The possibilities of 3-D printing in the arts caught Blick’s attention when she heard about the work of California-based artist Cosmo Wenman, who used a 3-D printer to create life-sized models of ancient Greek sculptures.
Last school year, Blick, along with Niemiec, Professor of Mathematics Judy Holdener, and Professor of Physics Tim Sullivan, won a Kenyon Essentials grant from the Center for Innovative Pedagogy to pursue the possibilities of 3-D printing, especially as an interdisciplinary teaching tool. Over the summer, the group tinkered with the technology trying to understand it and where it could have a place in the Kenyon classroom.
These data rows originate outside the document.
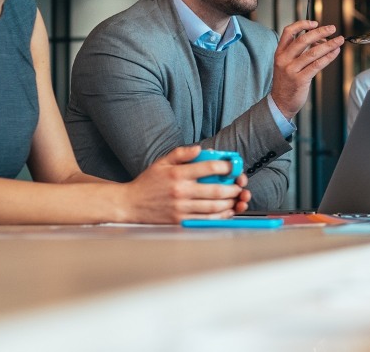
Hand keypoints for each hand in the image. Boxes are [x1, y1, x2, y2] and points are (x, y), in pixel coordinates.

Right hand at [122, 146, 250, 222]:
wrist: (130, 204)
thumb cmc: (148, 183)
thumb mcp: (162, 162)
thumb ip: (181, 153)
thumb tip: (200, 149)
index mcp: (178, 174)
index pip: (209, 167)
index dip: (227, 167)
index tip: (233, 167)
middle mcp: (181, 191)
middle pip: (216, 190)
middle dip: (233, 188)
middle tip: (239, 186)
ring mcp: (181, 208)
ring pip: (214, 206)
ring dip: (230, 202)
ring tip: (235, 198)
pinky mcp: (180, 221)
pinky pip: (206, 219)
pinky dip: (220, 216)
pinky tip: (226, 211)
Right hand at [271, 20, 343, 118]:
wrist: (280, 102)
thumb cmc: (287, 82)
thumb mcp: (287, 64)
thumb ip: (299, 52)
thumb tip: (319, 39)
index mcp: (279, 53)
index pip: (288, 32)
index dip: (302, 24)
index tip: (314, 23)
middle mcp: (284, 60)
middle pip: (303, 40)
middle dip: (320, 32)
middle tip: (332, 28)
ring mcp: (291, 70)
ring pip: (312, 52)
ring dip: (328, 45)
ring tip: (339, 40)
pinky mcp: (300, 80)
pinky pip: (317, 65)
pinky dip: (328, 57)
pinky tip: (335, 52)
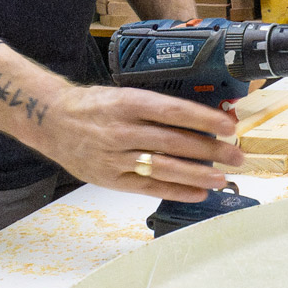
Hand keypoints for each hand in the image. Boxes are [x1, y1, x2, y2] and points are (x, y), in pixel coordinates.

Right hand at [29, 84, 242, 199]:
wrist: (51, 121)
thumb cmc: (94, 106)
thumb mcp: (123, 95)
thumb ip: (156, 108)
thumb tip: (200, 119)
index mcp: (128, 103)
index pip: (173, 112)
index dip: (204, 119)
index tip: (228, 125)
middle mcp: (122, 130)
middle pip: (174, 143)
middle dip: (210, 151)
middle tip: (236, 155)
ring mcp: (115, 157)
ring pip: (164, 168)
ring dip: (198, 175)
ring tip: (222, 178)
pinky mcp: (110, 178)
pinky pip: (149, 187)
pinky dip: (176, 191)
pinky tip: (198, 192)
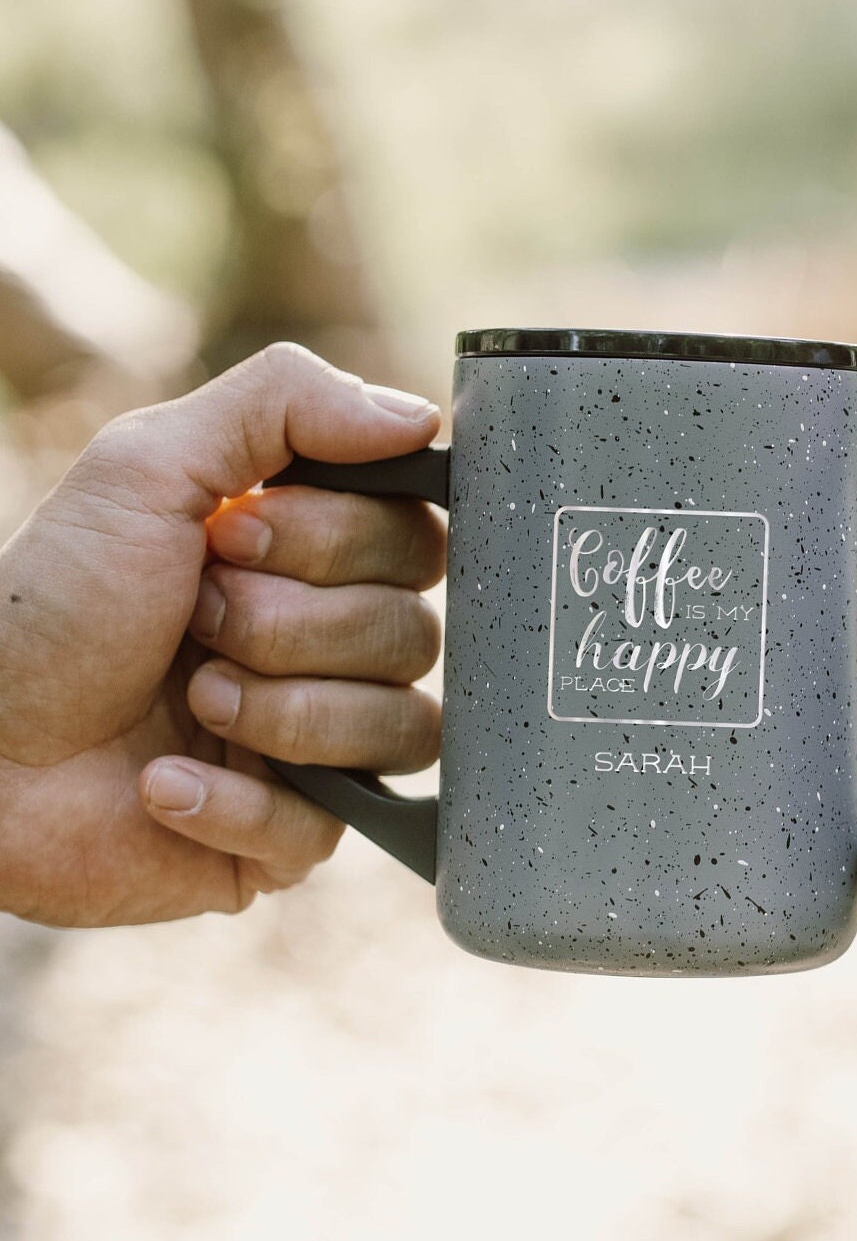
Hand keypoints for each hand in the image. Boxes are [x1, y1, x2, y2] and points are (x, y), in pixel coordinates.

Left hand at [0, 343, 444, 926]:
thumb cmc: (50, 605)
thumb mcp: (150, 463)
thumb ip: (288, 402)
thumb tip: (421, 416)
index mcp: (318, 560)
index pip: (419, 542)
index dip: (334, 542)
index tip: (227, 537)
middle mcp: (334, 649)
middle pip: (413, 634)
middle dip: (288, 626)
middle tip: (193, 620)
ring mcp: (322, 746)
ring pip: (398, 730)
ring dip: (272, 713)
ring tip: (189, 702)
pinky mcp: (292, 837)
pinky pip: (330, 828)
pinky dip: (231, 804)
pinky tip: (160, 786)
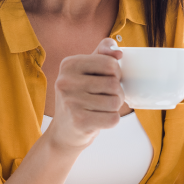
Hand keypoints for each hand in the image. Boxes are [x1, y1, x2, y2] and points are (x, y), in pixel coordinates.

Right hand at [44, 38, 127, 152]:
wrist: (64, 131)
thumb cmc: (79, 97)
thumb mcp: (86, 71)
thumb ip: (102, 54)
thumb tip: (119, 52)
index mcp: (69, 64)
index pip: (110, 63)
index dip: (116, 73)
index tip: (107, 79)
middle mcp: (66, 81)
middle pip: (114, 84)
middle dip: (117, 92)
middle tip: (104, 97)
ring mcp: (71, 102)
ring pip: (115, 101)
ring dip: (114, 107)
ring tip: (101, 108)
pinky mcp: (79, 121)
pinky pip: (113, 119)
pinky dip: (111, 120)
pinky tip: (99, 119)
Kenyon has two 3-D printers, one purchased by the Department of Art History in the Gund Gallery, and one that the sciences division bought last summer. So far, the items printed range from polyhedrons and miniature Gothic cathedrals to a series of wooly sheep, which Blick said were made to test the parameters of the printers. Blick hopes to someday assign 3- printing projects to her students, but admitted that it’s hard to predict where technology will lead.
“It's difficult to predict exactly how professors and students will use this technology,” Blick said. “How computers are used now is worlds away from the predictions in the late 1970s and early 1980s. It turned out to be much different and much more exciting than anyone could have guessed.”